Supplied material -
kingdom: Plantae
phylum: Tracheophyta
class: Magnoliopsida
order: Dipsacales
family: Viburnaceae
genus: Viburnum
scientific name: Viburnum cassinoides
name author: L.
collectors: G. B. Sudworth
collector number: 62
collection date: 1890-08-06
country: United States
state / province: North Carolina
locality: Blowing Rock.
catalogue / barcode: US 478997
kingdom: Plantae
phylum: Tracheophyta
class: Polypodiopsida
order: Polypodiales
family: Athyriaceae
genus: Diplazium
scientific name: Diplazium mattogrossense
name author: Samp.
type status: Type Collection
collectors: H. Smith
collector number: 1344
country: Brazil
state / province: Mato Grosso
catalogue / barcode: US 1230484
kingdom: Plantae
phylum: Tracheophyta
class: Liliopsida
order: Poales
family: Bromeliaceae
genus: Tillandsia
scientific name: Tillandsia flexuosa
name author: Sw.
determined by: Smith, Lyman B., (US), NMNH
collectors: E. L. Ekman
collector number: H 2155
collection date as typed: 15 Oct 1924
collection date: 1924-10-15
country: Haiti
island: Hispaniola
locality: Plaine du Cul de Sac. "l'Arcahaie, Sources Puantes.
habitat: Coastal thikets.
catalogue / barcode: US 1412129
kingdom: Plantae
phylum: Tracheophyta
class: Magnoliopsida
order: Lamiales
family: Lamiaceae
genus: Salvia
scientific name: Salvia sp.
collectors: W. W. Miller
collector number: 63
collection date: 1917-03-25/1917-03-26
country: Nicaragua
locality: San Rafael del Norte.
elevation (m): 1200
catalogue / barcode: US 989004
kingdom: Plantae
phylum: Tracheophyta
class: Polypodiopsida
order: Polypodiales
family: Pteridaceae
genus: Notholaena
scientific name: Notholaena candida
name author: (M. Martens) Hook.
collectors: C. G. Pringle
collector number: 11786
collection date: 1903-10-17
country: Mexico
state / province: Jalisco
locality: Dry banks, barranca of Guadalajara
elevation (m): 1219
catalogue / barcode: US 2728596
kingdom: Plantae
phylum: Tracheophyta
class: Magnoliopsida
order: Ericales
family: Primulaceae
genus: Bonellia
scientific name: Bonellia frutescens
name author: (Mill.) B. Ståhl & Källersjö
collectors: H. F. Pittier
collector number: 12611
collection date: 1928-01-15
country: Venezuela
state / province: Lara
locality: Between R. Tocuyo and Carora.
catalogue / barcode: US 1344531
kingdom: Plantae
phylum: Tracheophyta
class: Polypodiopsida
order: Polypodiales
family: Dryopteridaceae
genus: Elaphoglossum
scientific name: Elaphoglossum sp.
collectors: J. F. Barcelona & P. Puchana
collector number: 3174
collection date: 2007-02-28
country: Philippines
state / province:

Given request -
Retype, with no changes, the lines of the material starting with the line containing "collectors: E. L. Ekman" and going on through the line containing "name author: (M. Martens) Hook.".

Result of the exercise -
collectors: E. L. Ekman
collector number: H 2155
collection date as typed: 15 Oct 1924
collection date: 1924-10-15
country: Haiti
island: Hispaniola
locality: Plaine du Cul de Sac. "l'Arcahaie, Sources Puantes.
habitat: Coastal thikets.
catalogue / barcode: US 1412129
kingdom: Plantae
phylum: Tracheophyta
class: Magnoliopsida
order: Lamiales
family: Lamiaceae
genus: Salvia
scientific name: Salvia sp.
collectors: W. W. Miller
collector number: 63
collection date: 1917-03-25/1917-03-26
country: Nicaragua
locality: San Rafael del Norte.
elevation (m): 1200
catalogue / barcode: US 989004
kingdom: Plantae
phylum: Tracheophyta
class: Polypodiopsida
order: Polypodiales
family: Pteridaceae
genus: Notholaena
scientific name: Notholaena candida
name author: (M. Martens) Hook.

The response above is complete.